Nor’easter knocks out power for about 235,000 customers across the Northeast
Apr 19, 2022, 3:53 PM | Updated: Jun 8, 2022, 3:16 pm
(Aki Soga/The Burlington Free Press/USA Today Network via CNN)
(CNN) — About 235,000 customers were without power across the Northeast on Tuesday afternoon, primarily in upstate New York, as an April nor’easter brought heavy snow and gusty winds to the region.
Parts of western New York and Pennsylvania were hit with over a foot of snow, according to preliminary snowfall totals, including 18 inches in the town of Virgil, New York.
High winds also battered coastal areas, highlighted by 67 mph gusts in Tuckerton, New Jersey, and 66 mph gusts in Cape May, New Jersey. New York City’s JFK Airport recorded a gust of 47 mph overnight, while wind peaks ranged from 46 mph to 69 mph across parts of Suffolk County on Long Island, according to the National Weather Service.
Those without power include about 171,000 homes and businesses in New York and about 43,000 in Pennsylvania, according to the website PowerOutage.US.
Around 500,000 people are still under winter weather alerts Tuesday in the interior Northeast from northeast Pennsylvania into upstate New York.
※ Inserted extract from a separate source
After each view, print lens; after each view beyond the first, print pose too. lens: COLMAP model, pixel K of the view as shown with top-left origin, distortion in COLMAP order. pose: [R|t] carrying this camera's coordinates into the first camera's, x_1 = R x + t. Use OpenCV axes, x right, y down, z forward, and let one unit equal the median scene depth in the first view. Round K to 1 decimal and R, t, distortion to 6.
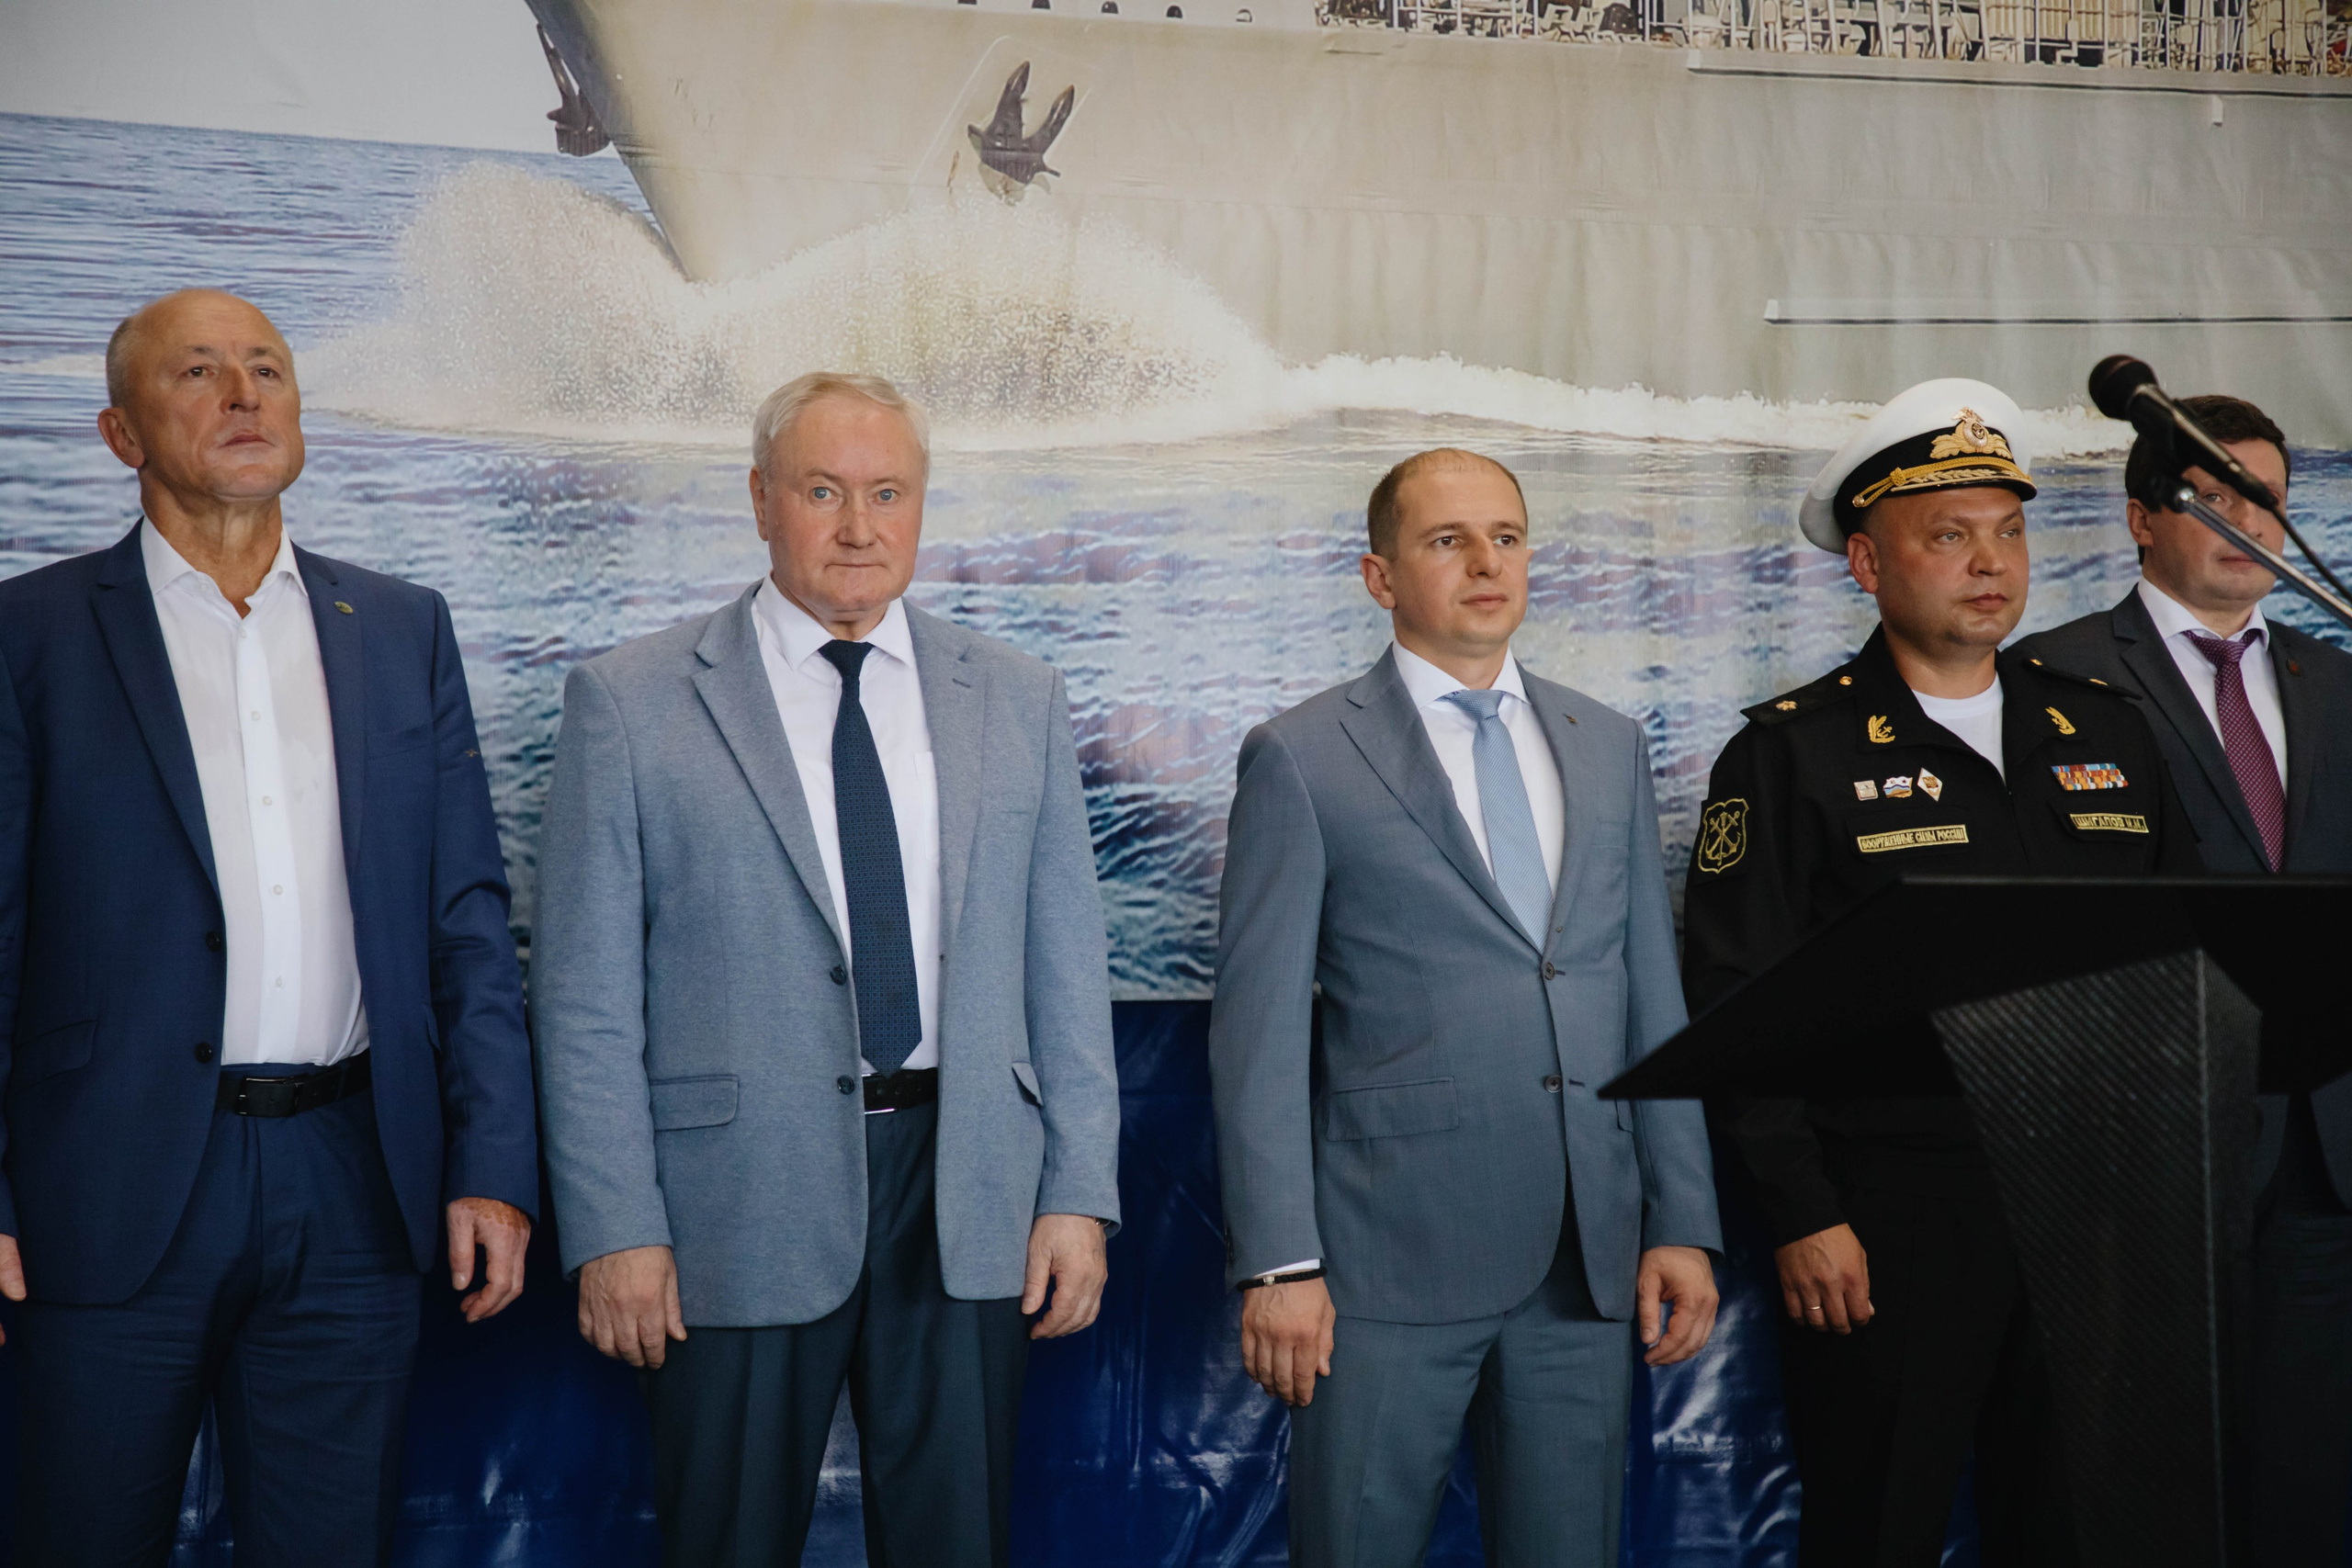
lens RADIAL K [[4641.6, 0, 1163.9], [0, 4641.6, 781.8], [0, 0, 1]] dist [0.355864, 0.193786]
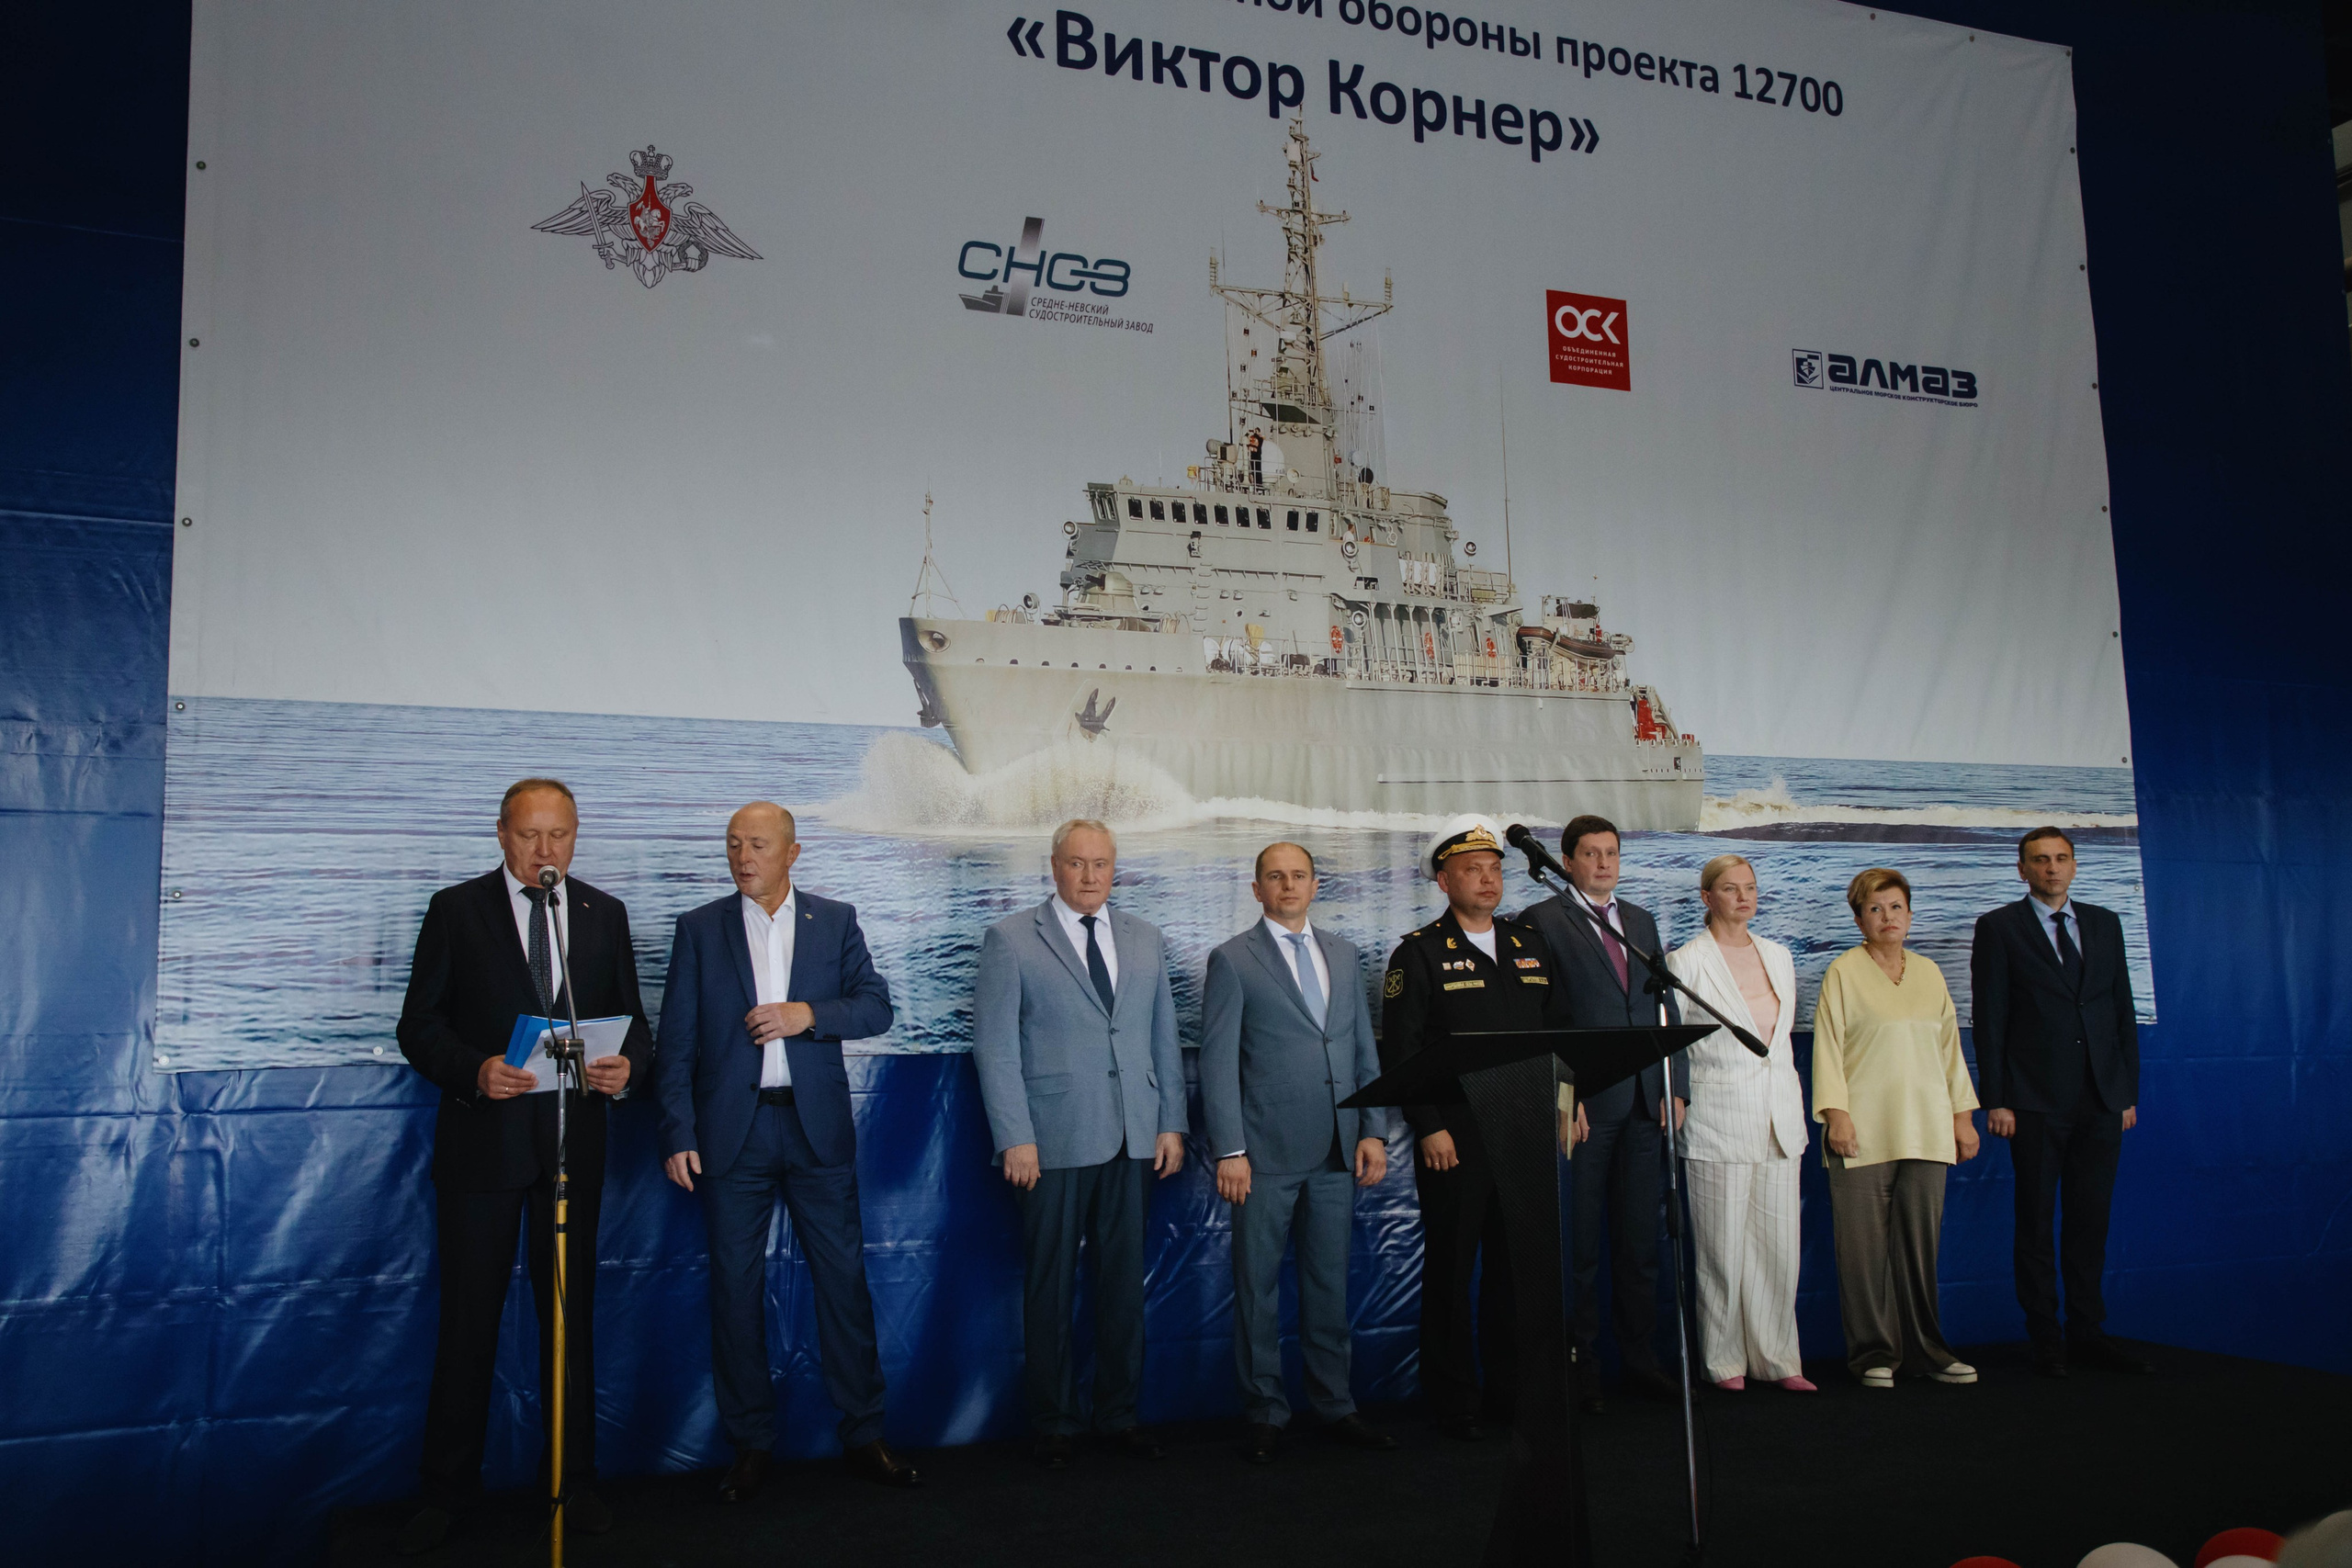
lens RADIAL K [[2003.9, 0, 1183.3], [0, 2003.9, 783.5], [0, 0, 1]] dist [-0.013126, 0.056916]
pose [[0.999064, -0.008288, 0.042454, -0.028558], [0.011477, 0.997085, -0.075427, -0.015113], [-0.041706, 0.075844, 0.996247, -0.113509]]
Another 2 to 3 inches of snow is possible over central-upstate New York on Tuesday night.
Wind alerts along the coastal towns have ended as the strongest winds have subsided, but the area will remain breezy on Tuesday.
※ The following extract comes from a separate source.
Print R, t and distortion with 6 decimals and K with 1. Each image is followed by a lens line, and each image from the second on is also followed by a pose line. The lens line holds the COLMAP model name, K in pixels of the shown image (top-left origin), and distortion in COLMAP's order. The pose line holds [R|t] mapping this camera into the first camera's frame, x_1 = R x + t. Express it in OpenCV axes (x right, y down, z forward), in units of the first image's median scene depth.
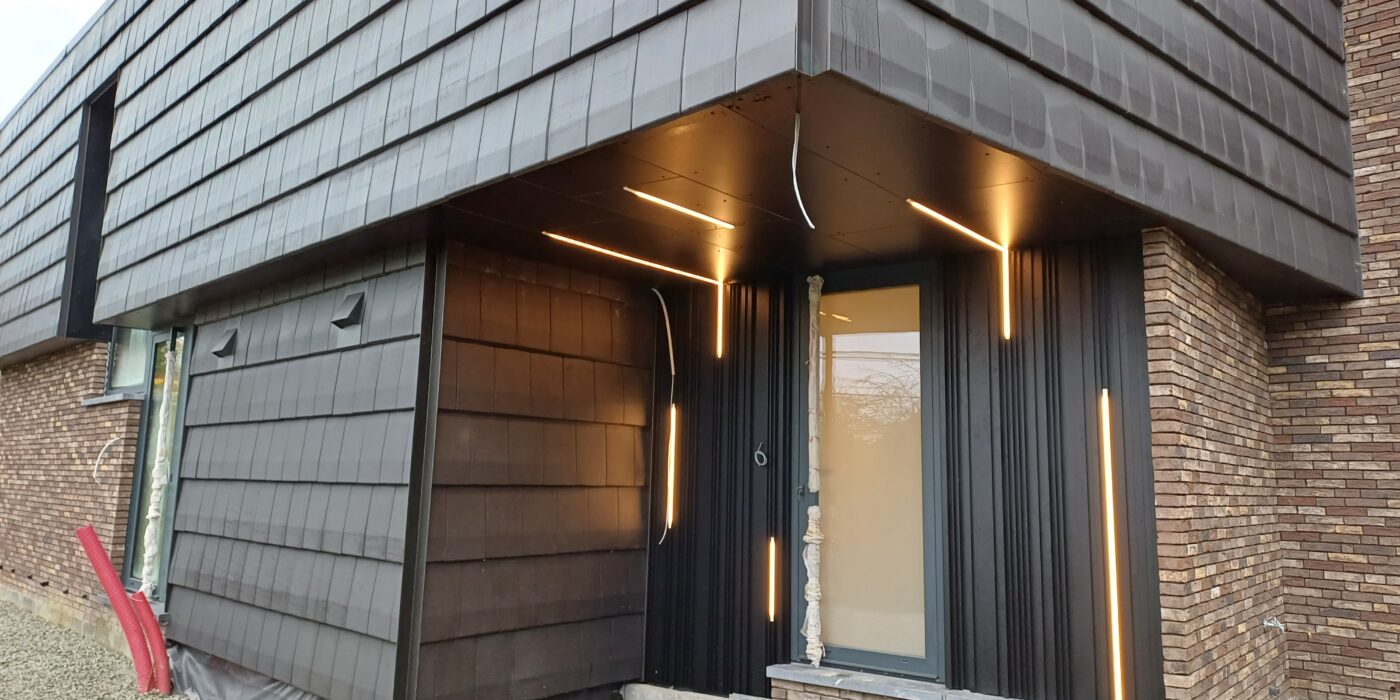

There is a gale warning from New York’s Long Island northward along the New England coast. The weather service says during the warning, which is in effect until 8 a.m. ET., some areas will see seas as high as 15 feet.
“Strong winds will cause hazardous seas which could capsize or damage vessels and reduce visibility.” the weather service said.
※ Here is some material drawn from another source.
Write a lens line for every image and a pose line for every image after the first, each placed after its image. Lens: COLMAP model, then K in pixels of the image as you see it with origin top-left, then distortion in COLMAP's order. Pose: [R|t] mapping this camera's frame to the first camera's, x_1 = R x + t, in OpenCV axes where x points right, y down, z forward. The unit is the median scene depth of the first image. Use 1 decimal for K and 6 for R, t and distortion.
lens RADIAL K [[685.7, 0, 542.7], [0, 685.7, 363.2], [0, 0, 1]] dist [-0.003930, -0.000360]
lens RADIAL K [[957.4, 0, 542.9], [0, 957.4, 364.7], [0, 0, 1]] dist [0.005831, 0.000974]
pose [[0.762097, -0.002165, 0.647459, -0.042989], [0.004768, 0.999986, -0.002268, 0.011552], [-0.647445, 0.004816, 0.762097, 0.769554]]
Wind advisories in northern Pennsylvania and western and central New York will continue into Tuesday night, as winds could gust to 40 mph.
A nor’easter is a term for a storm on the US East Coast in which powerful winds come from the northeast. This current storm’s late-season arrival in mid-April is rare though not unheard of, experts said.
While the storms often impact coastal areas, this week’s nor’easter tracked much farther to the west, meaning precipitation in coastal cities arrived as rain while inland locations received heavy, wet snow.
Before arriving to the Northeast, the storm dropped heavy rain across the Carolinas and mid-Atlantic coast.